OSHA vaccine rule halted for now

A federal appeals court temporarily halted the Biden administration's Occupational Safety and Health Administration rule requiring private employers with 100 or more employees – firm or company-wide – to develop, implement, and enforce a mandatory COVID-19 vaccination policy, unless they adopt a policy requiring employees to choose to either be vaccinated or undergo regular COVID-19 testing and wear a face covering at work. The court said it would expedite its review of the lawsuit brought by states and private businesses challenging the rule, which is supposed to go into effect January 4.

OSHA had just announced what they call a new emergency temporary standard or ETS with the new requirements.  

Here are the key requirements for employers under the ETS that again have been paused for the moment:

  • Determine the vaccination status of each employee, obtain acceptable proof of vaccination status from vaccinated employees, and maintain records and a roster of each employee’s vaccination status.
  • Require employees to provide prompt notice when they test positive for COVID-19 or receive a COVID-19 diagnosis. Employers must then remove the employee from the workplace, regardless of vaccination status; employers must not allow them to return to work until they meet required criteria.
  • Ensure each worker who is not fully vaccinated is tested for COVID-19 at least weekly (if the worker is in the workplace at least once a week) or within 7 days before returning to work (if the worker is away from the workplace for a week or longer).
  • Ensure that, in most circumstances, each employee who has not been fully vaccinated wears a face covering when indoors or when occupying a vehicle with another person for work purposes.
  • Provide paid time to workers to get vaccinated and to allow for paid leave to recover from any side effects.

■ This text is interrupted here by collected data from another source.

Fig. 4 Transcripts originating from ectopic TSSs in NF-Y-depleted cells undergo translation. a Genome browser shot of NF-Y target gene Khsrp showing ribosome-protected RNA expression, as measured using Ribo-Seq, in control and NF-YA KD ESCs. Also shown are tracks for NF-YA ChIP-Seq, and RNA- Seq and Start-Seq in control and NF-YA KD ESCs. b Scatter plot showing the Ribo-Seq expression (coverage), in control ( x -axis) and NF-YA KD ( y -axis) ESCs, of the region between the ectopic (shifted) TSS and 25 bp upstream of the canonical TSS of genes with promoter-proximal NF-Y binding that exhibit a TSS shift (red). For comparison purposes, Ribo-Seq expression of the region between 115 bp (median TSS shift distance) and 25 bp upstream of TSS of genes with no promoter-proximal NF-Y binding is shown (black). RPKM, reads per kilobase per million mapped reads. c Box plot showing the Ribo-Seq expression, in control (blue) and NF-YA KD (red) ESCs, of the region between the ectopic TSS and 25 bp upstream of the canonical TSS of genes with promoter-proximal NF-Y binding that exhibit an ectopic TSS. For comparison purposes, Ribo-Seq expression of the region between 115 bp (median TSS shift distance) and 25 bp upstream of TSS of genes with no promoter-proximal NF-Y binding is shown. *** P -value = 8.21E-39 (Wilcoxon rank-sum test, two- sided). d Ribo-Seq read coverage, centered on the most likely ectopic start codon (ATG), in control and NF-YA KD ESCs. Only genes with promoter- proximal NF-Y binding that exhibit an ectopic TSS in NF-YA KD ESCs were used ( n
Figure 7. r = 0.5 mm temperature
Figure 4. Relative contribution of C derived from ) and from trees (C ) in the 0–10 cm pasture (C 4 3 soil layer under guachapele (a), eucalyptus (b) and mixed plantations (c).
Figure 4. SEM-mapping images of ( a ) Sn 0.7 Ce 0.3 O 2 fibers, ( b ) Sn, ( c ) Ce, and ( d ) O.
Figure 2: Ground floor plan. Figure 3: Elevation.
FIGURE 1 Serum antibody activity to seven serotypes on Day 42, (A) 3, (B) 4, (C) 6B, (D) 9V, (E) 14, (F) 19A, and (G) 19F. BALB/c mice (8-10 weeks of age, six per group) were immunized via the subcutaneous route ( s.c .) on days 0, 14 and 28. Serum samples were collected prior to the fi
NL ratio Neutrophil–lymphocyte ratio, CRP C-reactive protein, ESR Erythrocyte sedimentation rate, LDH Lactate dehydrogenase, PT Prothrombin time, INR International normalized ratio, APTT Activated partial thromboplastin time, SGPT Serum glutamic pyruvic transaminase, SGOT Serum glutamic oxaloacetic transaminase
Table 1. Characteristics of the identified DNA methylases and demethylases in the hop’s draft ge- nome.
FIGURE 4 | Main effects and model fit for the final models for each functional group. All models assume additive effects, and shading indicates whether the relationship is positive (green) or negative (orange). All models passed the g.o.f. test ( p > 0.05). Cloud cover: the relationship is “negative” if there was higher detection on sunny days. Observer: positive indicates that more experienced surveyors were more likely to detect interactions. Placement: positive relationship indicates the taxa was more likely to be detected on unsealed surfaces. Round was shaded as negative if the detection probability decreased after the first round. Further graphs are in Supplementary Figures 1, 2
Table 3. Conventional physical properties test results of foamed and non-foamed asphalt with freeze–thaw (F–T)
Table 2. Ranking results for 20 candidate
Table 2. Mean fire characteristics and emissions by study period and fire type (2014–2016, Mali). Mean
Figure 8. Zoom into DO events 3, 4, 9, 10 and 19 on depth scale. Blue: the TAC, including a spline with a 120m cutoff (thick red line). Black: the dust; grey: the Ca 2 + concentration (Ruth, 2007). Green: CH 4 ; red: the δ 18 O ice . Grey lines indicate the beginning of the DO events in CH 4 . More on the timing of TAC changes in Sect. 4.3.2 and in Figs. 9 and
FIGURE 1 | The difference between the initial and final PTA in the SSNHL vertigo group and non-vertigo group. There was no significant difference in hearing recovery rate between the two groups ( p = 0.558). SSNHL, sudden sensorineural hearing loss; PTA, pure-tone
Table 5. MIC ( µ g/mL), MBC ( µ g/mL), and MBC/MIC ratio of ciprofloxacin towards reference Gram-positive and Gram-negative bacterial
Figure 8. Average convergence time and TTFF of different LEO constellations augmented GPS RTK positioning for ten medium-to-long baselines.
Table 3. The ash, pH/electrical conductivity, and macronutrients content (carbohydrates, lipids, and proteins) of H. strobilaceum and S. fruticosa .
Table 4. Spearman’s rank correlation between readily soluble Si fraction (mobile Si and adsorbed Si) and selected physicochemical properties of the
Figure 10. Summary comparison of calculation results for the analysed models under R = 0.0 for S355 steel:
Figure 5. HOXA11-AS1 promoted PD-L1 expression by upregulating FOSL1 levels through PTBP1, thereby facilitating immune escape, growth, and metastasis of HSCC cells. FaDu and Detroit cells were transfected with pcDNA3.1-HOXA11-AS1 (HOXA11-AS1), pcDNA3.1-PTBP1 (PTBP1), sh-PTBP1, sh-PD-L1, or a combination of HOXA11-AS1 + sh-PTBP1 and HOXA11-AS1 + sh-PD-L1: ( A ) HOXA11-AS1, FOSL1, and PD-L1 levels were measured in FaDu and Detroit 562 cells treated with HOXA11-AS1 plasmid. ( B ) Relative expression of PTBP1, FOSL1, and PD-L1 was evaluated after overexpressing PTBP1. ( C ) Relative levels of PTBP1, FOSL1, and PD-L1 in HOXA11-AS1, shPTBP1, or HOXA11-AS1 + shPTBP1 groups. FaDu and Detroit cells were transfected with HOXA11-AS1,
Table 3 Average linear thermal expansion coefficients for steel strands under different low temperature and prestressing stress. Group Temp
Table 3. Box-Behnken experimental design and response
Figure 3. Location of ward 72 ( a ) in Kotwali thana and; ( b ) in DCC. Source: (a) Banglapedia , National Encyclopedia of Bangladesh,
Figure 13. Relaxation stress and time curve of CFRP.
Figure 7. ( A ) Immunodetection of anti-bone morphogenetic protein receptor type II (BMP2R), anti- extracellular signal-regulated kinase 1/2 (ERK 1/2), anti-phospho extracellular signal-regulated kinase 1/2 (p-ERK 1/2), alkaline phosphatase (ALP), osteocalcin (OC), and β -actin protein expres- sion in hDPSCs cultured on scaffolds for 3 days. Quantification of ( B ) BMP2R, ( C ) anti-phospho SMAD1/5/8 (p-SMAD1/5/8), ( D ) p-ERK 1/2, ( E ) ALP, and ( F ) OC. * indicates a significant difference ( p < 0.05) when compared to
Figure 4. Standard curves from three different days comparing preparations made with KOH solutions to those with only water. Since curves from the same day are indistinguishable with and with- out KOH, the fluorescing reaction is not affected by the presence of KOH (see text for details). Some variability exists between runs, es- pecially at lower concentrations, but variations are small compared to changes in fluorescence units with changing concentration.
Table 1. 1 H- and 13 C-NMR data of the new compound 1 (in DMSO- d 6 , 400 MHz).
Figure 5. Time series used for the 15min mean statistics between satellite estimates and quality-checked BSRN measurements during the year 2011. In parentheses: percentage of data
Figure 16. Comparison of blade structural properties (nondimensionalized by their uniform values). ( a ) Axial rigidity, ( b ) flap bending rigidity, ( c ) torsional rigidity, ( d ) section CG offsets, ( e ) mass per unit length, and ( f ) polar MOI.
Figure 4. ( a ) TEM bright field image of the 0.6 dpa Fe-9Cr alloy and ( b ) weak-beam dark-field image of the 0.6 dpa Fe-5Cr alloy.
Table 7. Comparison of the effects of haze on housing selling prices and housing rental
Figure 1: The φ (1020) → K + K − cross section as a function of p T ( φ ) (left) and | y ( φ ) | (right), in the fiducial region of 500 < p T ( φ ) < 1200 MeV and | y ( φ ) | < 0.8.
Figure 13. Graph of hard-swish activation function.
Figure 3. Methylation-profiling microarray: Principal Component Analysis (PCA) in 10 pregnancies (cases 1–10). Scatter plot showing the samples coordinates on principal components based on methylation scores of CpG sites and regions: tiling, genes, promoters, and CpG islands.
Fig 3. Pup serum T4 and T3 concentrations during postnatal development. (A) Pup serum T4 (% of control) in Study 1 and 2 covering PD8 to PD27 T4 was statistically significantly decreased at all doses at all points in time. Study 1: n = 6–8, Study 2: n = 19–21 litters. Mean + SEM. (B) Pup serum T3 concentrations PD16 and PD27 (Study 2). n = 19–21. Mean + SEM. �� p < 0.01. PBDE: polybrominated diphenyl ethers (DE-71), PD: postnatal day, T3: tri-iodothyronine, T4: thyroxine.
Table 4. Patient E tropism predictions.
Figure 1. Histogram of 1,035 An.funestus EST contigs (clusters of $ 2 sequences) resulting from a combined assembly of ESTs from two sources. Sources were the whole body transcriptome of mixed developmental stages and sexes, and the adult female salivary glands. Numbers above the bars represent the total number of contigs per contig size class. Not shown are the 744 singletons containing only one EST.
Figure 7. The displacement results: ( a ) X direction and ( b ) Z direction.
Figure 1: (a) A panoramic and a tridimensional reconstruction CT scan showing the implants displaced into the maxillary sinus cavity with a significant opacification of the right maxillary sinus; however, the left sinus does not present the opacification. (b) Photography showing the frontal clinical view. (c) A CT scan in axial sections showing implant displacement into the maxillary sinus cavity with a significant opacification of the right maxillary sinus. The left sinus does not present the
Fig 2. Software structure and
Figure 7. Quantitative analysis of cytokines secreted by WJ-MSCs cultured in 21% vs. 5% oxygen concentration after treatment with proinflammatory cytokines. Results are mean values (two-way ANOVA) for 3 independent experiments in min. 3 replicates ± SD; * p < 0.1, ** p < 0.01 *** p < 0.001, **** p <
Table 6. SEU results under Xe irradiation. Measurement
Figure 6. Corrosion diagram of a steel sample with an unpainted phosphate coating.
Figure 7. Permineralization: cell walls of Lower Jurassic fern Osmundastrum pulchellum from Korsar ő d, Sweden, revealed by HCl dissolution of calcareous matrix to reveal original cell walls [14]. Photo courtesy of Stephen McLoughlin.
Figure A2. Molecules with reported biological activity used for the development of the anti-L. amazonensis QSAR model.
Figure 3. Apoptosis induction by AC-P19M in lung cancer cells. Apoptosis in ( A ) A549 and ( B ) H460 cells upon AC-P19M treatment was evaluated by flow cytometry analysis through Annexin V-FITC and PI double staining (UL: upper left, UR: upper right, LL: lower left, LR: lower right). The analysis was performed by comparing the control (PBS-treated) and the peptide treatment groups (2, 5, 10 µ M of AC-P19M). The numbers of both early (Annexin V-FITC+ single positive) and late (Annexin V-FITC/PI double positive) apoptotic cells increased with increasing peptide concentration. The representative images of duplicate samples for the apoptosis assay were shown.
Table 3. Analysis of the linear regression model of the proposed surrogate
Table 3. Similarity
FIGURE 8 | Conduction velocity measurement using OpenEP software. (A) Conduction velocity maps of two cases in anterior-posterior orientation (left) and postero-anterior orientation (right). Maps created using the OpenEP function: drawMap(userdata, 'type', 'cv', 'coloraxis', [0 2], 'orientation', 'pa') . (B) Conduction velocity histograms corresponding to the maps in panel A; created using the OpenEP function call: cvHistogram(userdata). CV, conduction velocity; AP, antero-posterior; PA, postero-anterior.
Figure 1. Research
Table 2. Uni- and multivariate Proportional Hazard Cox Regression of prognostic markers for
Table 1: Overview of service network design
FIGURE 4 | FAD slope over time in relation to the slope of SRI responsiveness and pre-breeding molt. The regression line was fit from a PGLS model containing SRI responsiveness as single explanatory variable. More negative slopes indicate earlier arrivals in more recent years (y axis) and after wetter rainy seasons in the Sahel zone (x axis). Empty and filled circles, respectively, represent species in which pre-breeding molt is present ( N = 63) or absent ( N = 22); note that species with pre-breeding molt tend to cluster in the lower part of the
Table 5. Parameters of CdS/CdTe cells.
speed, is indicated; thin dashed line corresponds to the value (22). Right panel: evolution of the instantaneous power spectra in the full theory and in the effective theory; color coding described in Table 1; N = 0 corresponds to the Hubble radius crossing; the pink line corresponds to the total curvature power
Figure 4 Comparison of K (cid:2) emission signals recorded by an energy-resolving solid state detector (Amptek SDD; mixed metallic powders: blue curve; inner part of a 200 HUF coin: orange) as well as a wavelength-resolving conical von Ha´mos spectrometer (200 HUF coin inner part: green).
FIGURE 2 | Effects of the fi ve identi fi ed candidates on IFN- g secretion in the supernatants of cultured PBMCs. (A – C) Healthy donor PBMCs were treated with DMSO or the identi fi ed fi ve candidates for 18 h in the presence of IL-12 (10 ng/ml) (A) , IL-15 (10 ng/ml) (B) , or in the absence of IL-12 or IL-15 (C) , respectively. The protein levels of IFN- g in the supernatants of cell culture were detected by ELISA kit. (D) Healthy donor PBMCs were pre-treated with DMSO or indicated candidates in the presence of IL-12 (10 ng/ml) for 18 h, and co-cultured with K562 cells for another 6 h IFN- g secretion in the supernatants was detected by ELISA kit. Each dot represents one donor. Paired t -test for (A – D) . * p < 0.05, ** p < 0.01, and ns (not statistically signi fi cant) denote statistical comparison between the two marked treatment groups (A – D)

The ETS would not require employers to pay for testing. Employers may be required to pay for testing to comply with other laws, regulations, collective bargaining agreements, or other collectively negotiated agreements. Employers are also not required to pay for face coverings.

Employers not enforcing the ETS could be cited by OSHA and face a fine of up to $13,653 for each serious violation. A willful violation – described as an employer deliberately disregarding the mandate – could lead to a fine as high as $136,532.